Question

Compressed air is escaping from a container. The pressure of the air in the container at time t is P, and the constant atmospheric pressure of the air outside the container is A. The rate of decrease of P is proportional to the square root of the pressure difference (P-A). Thus the differential equation connecting P and t is dP/dt = -k sqrt(P-A), where k is a positive constant.

Answer 1

i) Find, in any form, the general solution of this differential equation.
(ii) Given that P = 5A when t = 0, and that P = 2A when t = 2, show that k = sqrtA.
(iii) Find the value of t when P = A.
(iv) Obtain an expression for P in terms of A and t.

Answer 2

I'm not sure, but @Kainui is pretty awesome

Answer 3

Yeah I can help you with this, let's start with whichever part you want first, show me what you can do or what you know already.

Answer 4

i)

Answer 5

I dont get what do they mean by the general solution

Answer 6

solve the DE; its variables are seperable

Answer 7

General solution just means solve the differential equation but without solving for the constants of integration. For example, if I had the differential equation \[\frac{dy}{dx} = 2x+5\] then the general solution would be \[\Large y = x^2+5x+C\]

Answer 8

i dont know how to work that dP/dt out.

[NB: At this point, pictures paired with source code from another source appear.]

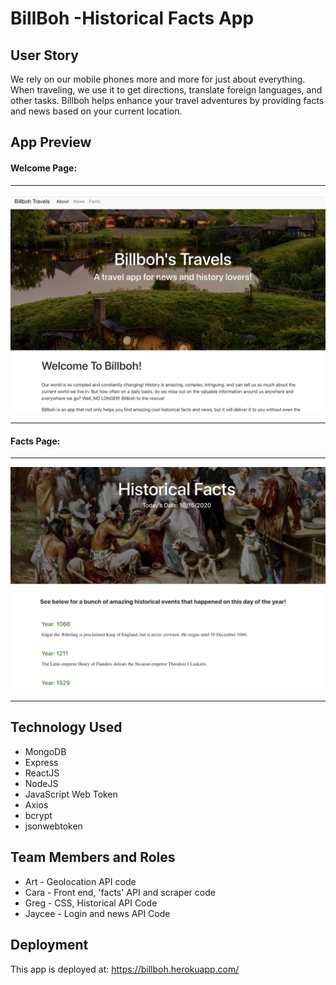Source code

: # BillBoh -Historical Facts App

## User Story

We rely on our mobile phones more and more for just about everything. When traveling, we use it to get directions, translate foreign languages, and other tasks. Billboh helps enhance your travel adventures by providing facts and news based on your current location. 

## App Preview

#### Welcome Page:
____________________________________________________
![Welcomepage](public/images/welcome.jpg "Home Page")
_______________________________
#### Facts Page:
_________________
![Factspage](public/images/facts.jpg "Facts Page")
____________________

## Technology Used
* MongoDB
* Express
* ReactJS
* NodeJS
* JavaScript Web Token
* Axios
* bcrypt
* jsonwebtoken


## Team Members and Roles
* Art - Geolocation API code
* Cara - Front end, 'facts' API and scraper code
* Greg - CSS, Historical API Code
* Jaycee - Login and news API Code

## Deployment
This app is deployed at:
https://billboh.herokuapp.com/ 
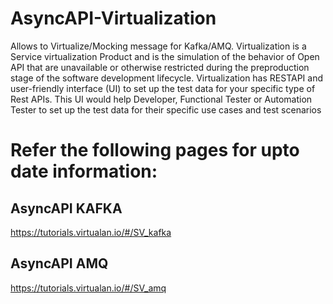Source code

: # AsyncAPI-Virtualization
Allows to Virtualize/Mocking message for Kafka/AMQ. Virtualization is a Service virtualization Product and is the simulation of the behavior of Open API that are unavailable or otherwise restricted during the preproduction stage of the software development lifecycle. Virtualization has RESTAPI and user-friendly interface (UI) to set up the test data for your specific type of Rest APIs. This UI would help Developer, Functional Tester or Automation Tester to set up the test data for their specific use cases and test scenarios

# Refer the following pages for upto date information:

## AsyncAPI KAFKA
https://tutorials.virtualan.io/#/SV_kafka

## AsyncAPI AMQ
https://tutorials.virtualan.io/#/SV_amq
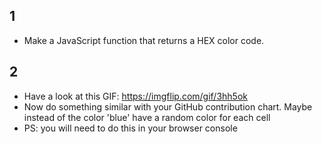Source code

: ## 1
- Make a JavaScript function that returns a HEX color code.
## 2
- Have a look at this GIF: https://imgflip.com/gif/3hh5ok
- Now do something similar with your GitHub contribution chart. Maybe instead of the color 'blue' have a random color for each cell
- PS: you will need to do this in your browser console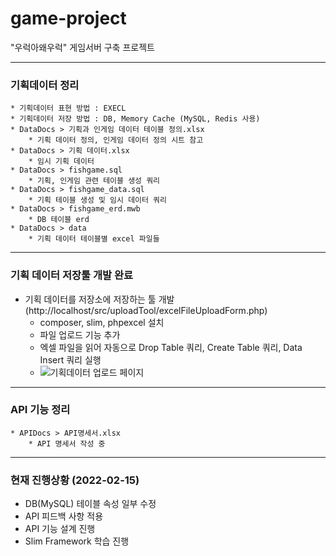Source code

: # game-project
"우럭아왜우럭" 게임서버 구축 프로젝트

---
### 기획데이터 정리
    * 기획데이터 표현 방법 : EXECL
    * 기획데이터 저장 방법 : DB, Memory Cache (MySQL, Redis 사용)
    * DataDocs > 기획과 인게임 데이터 테이블 정의.xlsx
        * 기획 데이터 정의, 인게임 데이터 정의 시트 참고
    * DataDocs > 기획 데이터.xlsx
        * 임시 기획 데이터
    * DataDocs > fishgame.sql
        * 기획, 인게임 관련 테이블 생성 쿼리
    * DataDocs > fishgame_data.sql
        * 기획 테이블 생성 및 임시 데이터 쿼리
    * DataDocs > fishgame_erd.mwb
        * DB 테이블 erd
    * DataDocs > data
        * 기획 데이터 테이블별 excel 파일들
---
### 기획 데이터 저장툴 개발 완료
* 기획 데이터를 저장소에 저장하는 툴 개발 (http://localhost/src/uploadTool/excelFileUploadForm.php)
  * composer, slim, phpexcel 설치
  * 파일 업로드 기능 추가
  * 엑셀 파일을 읽어 자동으로 Drop Table 쿼리, Create Table 쿼리, Data Insert 쿼리 실행
  * ![기획데이터 업로드 페이지](https://user-images.githubusercontent.com/97434281/153375531-bf153072-1ec3-4e12-a891-ff5891aff55c.PNG)

---
### API 기능 정리
    * APIDocs > API명세서.xlsx
        * API 명세서 작성 중
---
### 현재 진행상황 (2022-02-15)
* DB(MySQL) 테이블 속성 일부 수정
* API 피드백 사항 적용
* API 기능 설계 진행
* Slim Framework 학습 진행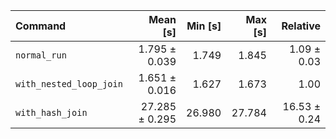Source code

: | Command | Mean [s] | Min [s] | Max [s] | Relative |
|:---|---:|---:|---:|---:|
| `normal_run` | 1.795 ± 0.039 | 1.749 | 1.845 | 1.09 ± 0.03 |
| `with_nested_loop_join` | 1.651 ± 0.016 | 1.627 | 1.673 | 1.00 |
| `with_hash_join` | 27.285 ± 0.295 | 26.980 | 27.784 | 16.53 ± 0.24 |
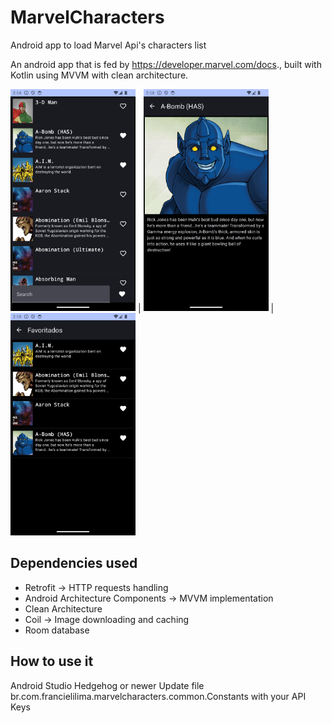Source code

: # MarvelCharacters
Android app to load Marvel Api's characters list

An android app that is fed by https://developer.marvel.com/docs., built with Kotlin using MVVM with clean architecture.

<img src="screenshots/home.png" width="200"> | <img src="screenshots/detalhes.png" width="200"> | <img src="screenshots/favoritos.png" width="200">

Dependencies used
--------

- Retrofit -> HTTP requests handling
- Android Architecture Components -> MVVM implementation
- Clean Architecture
- Coil -> Image downloading and caching
- Room database

How to use it
--------
Android Studio Hedgehog or newer
Update file br.com.francielilima.marvelcharacters.common.Constants with your API Keys

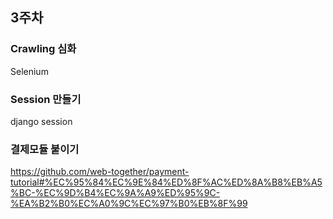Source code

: ## 3주차

### Crawling 심화

Selenium

### Session 만들기

django session

### 결제모듈 붙이기

https://github.com/web-together/payment-tutorial#%EC%95%84%EC%9E%84%ED%8F%AC%ED%8A%B8%EB%A5%BC-%EC%9D%B4%EC%9A%A9%ED%95%9C-%EA%B2%B0%EC%A0%9C%EC%97%B0%EB%8F%99
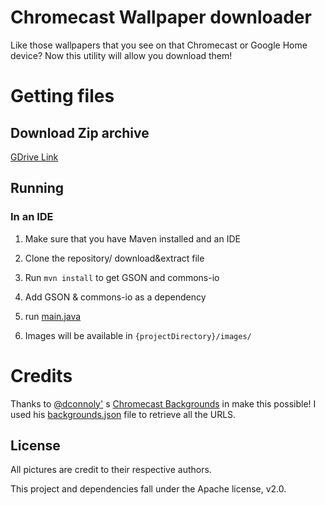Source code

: # Chromecast Wallpaper downloader

Like those wallpapers that you see on that Chromecast or Google Home device? Now this utility will allow you download them!

# Getting files

## Download Zip archive

[GDrive Link](https://drive.google.com/drive/u/1/folders/1BoQpbMud89BNn6c-JxDBAXKVFGQJiuAF)

## Running

### In an IDE

1. Make sure that you have Maven installed and an IDE

2. Clone the repository/ download&extract file

3. Run `mvn install` to get GSON and commons-io

4. Add GSON & commons-io  as a dependency

5. run [main.java](src/main/main.java)

6. Images will be available in `{projectDirectory}/images/`

# Credits

Thanks to [@dconnoly'](https://github.com/dconnolly) s [Chromecast Backgrounds](https://github.com/dconnolly/chromecast-backgrounds/) in make this possible! I used his [backgrounds.json](https://github.com/dconnolly/chromecast-backgrounds/blob/master/backgrounds.json) file to retrieve all the URLS.

## License

All pictures are credit to their respective authors. 

This project and dependencies fall under the Apache license, v2.0.
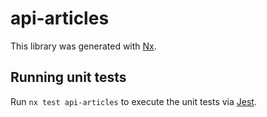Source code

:# api-articles

This library was generated with [Nx](https://nx.dev).

## Running unit tests

Run `nx test api-articles` to execute the unit tests via [Jest](https://jestjs.io).
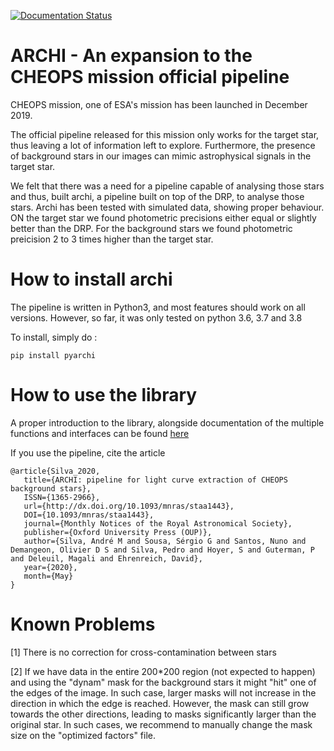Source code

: [![Documentation Status](https://readthedocs.org/projects/archi/badge/?version=latest)](https://archi.readthedocs.io/en/latest/?badge=latest)
# ARCHI - An expansion to the CHEOPS mission official pipeline

CHEOPS mission, one of ESA's mission has been launched in December 2019. 

The official pipeline released for this mission only works for the
target star, thus leaving a lot of information  left to explore. Furthermore, the presence of background stars in our images
can mimic astrophysical signals in the target star. 


We felt that there was a need for a pipeline capable of analysing those stars and thus, built archi, a pipeline
built on top of the DRP, to analyse those stars. Archi has been tested with simulated data, showing proper behaviour.
ON the target star we found photometric precisions either equal or slightly better than the DRP. For the background stars we found photometric preicision 2 to 3 times higher than the target star.

# How to install archi 

The pipeline is written in Python3, and most features should work on all versions. However, so far, it was only tested on python 3.6, 3.7 and 3.8

To install, simply do :

    pip install pyarchi

# How to use the library 

A proper introduction to the library, alongside documentation of the multiple functions and interfaces can be found [here](https://archi.readthedocs.io/en/latest/)

If you use the pipeline, cite the article 

    @article{Silva_2020,
       title={ARCHI: pipeline for light curve extraction of CHEOPS background stars},
       ISSN={1365-2966},
       url={http://dx.doi.org/10.1093/mnras/staa1443},
       DOI={10.1093/mnras/staa1443},
       journal={Monthly Notices of the Royal Astronomical Society},
       publisher={Oxford University Press (OUP)},
       author={Silva, André M and Sousa, Sérgio G and Santos, Nuno and Demangeon, Olivier D S and Silva, Pedro and Hoyer, S and Guterman, P and Deleuil, Magali and Ehrenreich, David},
       year={2020},
       month={May}
    }

# Known Problems


 [1] There is no correction for cross-contamination between stars
 
 [2] If we have data in the entire 200*200 region (not expected to happen) and using the "dynam" mask for the background stars it might "hit" one of the edges of the image. In such case, larger masks will not increase in the direction in which the edge is reached. However, the mask can still grow towards the other directions, leading to masks significantly larger than the original star. In such cases, we recommend to manually change the mask size on the "optimized factors" file.
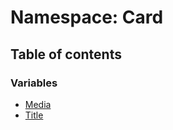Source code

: # Namespace: Card

## Table of contents

### Variables

- [Media](../variables/card.media.md)
- [Title](../variables/card.title.md)
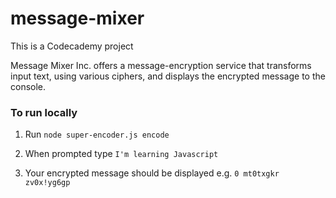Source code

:# message-mixer

This is a Codecademy project

Message Mixer Inc. offers a message-encryption service that transforms input text, using various ciphers, and displays the encrypted message to the console.

### To run locally

1. Run `node super-encoder.js encode`

2. When prompted type `I'm learning Javascript`

3. Your encrypted message should be displayed e.g. `0 mt0txgkr zv0x!yg6gp`
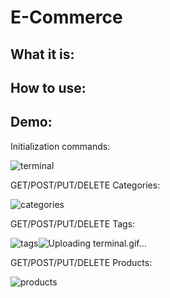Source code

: # E-Commerce #

## What it is: ##



## How to use: ##



## Demo: ##

Initialization commands:

![terminal](https://user-images.githubusercontent.com/48900910/123181543-7d0c4280-d45b-11eb-8437-34d1168d486d.gif)

GET/POST/PUT/DELETE Categories:

![categories](https://user-images.githubusercontent.com/48900910/123181559-83022380-d45b-11eb-9b89-4fe4bd5f0a8c.gif)

GET/POST/PUT/DELETE Tags:

![tags](https://user-images.githubusercontent.com/48900910/123181503-6ebe2680-d45b-11eb-99da-e58f42112ccf.gif)![Uploading terminal.gif…]()

GET/POST/PUT/DELETE Products:

![products](https://user-images.githubusercontent.com/48900910/123181571-88f80480-d45b-11eb-82d5-0399f0ec9520.gif)
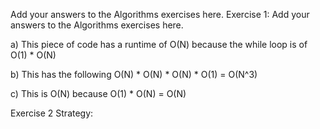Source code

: Add your answers to the Algorithms exercises here.
Exercise 1: Add your answers to the Algorithms exercises here.

a) This piece of code has a runtime of O(N) because the while loop is of O(1) * O(N)

b) This has the following O(N) * O(N) * O(N) * O(1) = O(N^3)

c) This is O(N) because O(1) * O(N) = O(N)

Exercise 2 Strategy:

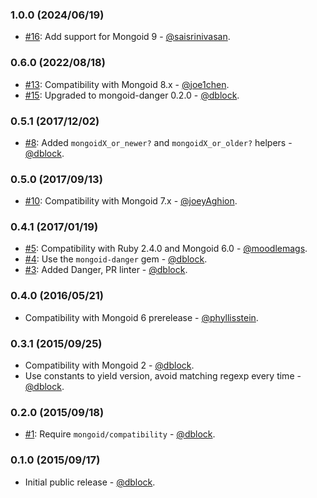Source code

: ### 1.0.0 (2024/06/19)

* [#16](https://github.com/mongoid/mongoid-compatibility/pull/16): Add support for Mongoid 9 - [@saisrinivasan](https://github.com/SairamSrinivasan).

### 0.6.0 (2022/08/18)

* [#13](https://github.com/mongoid/mongoid-compatibility/pull/13): Compatibility with Mongoid 8.x - [@joe1chen](https://github.com/joe1chen).
* [#15](https://github.com/mongoid/mongoid-compatibility/pull/15): Upgraded to mongoid-danger 0.2.0 - [@dblock](https://github.com/dblock).

### 0.5.1 (2017/12/02)

* [#8](https://github.com/mongoid/mongoid-compatibility/issues/8): Added `mongoidX_or_newer?` and `mongoidX_or_older?` helpers - [@dblock](https://github.com/dblock).

### 0.5.0 (2017/09/13)

* [#10](https://github.com/mongoid/mongoid-compatibility/pull/10): Compatibility with Mongoid 7.x - [@joeyAghion](https://github.com/joeyAghion).

### 0.4.1 (2017/01/19)

* [#5](https://github.com/mongoid/mongoid-compatibility/pull/5): Compatibility with Ruby 2.4.0 and Mongoid 6.0 - [@moodlemags](https://github.com/moodlemags).
* [#4](https://github.com/mongoid/mongoid-compatibility/pull/4): Use the `mongoid-danger` gem - [@dblock](https://github.com/dblock).
* [#3](https://github.com/mongoid/mongoid-compatibility/pull/3): Added Danger, PR linter - [@dblock](https://github.com/dblock).

### 0.4.0 (2016/05/21)

* Compatibility with Mongoid 6 prerelease - [@phyllisstein](https://github.com/phyllisstein).

### 0.3.1 (2015/09/25)

* Compatibility with Mongoid 2 - [@dblock](https://github.com/dblock).
* Use constants to yield version, avoid matching regexp every time - [@dblock](https://github.com/dblock).

### 0.2.0 (2015/09/18)

* [#1](https://github.com/mongoid/mongoid-compatibility/issues/1): Require `mongoid/compatibility` - [@dblock](https://github.com/dblock).

### 0.1.0 (2015/09/17)

* Initial public release - [@dblock](https://github.com/dblock).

D:

Answer 9

\[\quad\qquad \frac{\mathrm dP}{\mathrm dt} = -k \sqrt{P-A}\\
\quad\frac{\mathrm dP}{\sqrt{P-A}} = -k\,\mathrm dt\\
\int\frac{\mathrm dP}{\sqrt{P-A}} = \int-k\,\mathrm dt\\
\qquad\qquad\quad =\]

Answer 10

perform the integrations,

the one on the left can be found using a table of standard integrals,
the one on the right is simple

Answer 11

I got 1/ sqrt (P-A), i got the rhs. but dont really know how to continue lhs. D:

Answer 12

@UnkleRhaukus

Answer 13

For the left hand side use:\[\int\frac{\mathrm dx}{\sqrt{x\pm a}}=2\sqrt{x\pm a}+c_1\]
For the right hand side use:\[\int a\,\mathrm dx = a\int\mathrm dx = ax+c_2\]

Answer 14

I dont get how the 2 appears there

Answer 15

Anyways help me with ii? @UnkleRhaukus

Answer 16

I got 2 sqrtA = -k + 2 sqrt4A What should i do next

Answer 17

$$
\large \int\frac{\mathrm dx}{\sqrt{x\pm a}} \\
\large = \int (x \pm a)^{-1/2}~dx
\\ \large = \frac{(x \pm a)^{1/2}}{\frac{1}{2}} = 2(x \pm a)^{1/2}

$$

Answer 18

Nice @perl thanks.

Answer 19

don't forget the constant of integration

Answer 20

yes :) sorry

Answer 21

I'm done with part i. What about the ii

Answer 22

What did you get for part i) ?

Answer 23

[(it should have a \(t\) in it]

Answer 24

2 SQRT (P-A) = -kt+c

Answer 25

that's good

Answer 26

i work it out until 2 srqt A = -2k + 2sqrt4A then stuck

Answer 27

Your general solution is:
\[2 \sqrt{P-A} = -kt+c\]

The initial condition is that: \[P = 5A\quad\text{ when }\quad t = 0\]sub this into the general solution, to solve for \(c\)

Answer 28

i got 2 sqrt 4A for c

Answer 29

yes
\[2\sqrt{4A} = c\]
but you can simplify this

Answer 30

simplify to?

Answer 31

4sqrtA?

Answer 32

yep, so \(c=4\sqrt A\)

plugging this into the general solution,
we have a particular solution:
\[2 \sqrt{P-A} = -kt+4\sqrt A\]

Answer 33

I did alrd. then?

Answer 34

We also know that \(P = 2A\) when \(t = 2\),

plug these into the particular solution to find the constant of proportionality \(k\),

Answer 35

yeah yeah i did lol.

Answer 36

2 srqt A = -2k + 4sqrrt A

Answer 37

now solve for \(k\) . . .

Answer 38

THANKSS.

Answer 39

@UnkleRhaukus I need help with iv!

Answer 40

what did you get for part iii)

Answer 41

t = 4

Answer 42

and did you get k=sqrt A for ii) ?

Answer 43

I substitute them in, i got 2 sqrt(P-A) = -sqrt A t+4sqrt A

Answer 44

\[2 \sqrt{P-A} = -\sqrt A t+4\sqrt A\]
good,

now, can you solve this for \(P\)?

Answer 45

No. D:

Answer 46

factor the right hand side first,

Answer 47

then divide by 2,
and square both sides

Answer 48

i can't get the answer. D:

Answer 49

what do you get when you factor \(-\sqrt At+4\sqrt A\) ?

Answer 50

Sqrt A (4- t)

Answer 51

ooh got it!! thanks.

Answer 52

so what is \(P\) in terms of \(A\) and \(t\) ?

Answer 53

1/4 A (4+(4-t)^2)

Answer 54

good work!

Answer 55

:)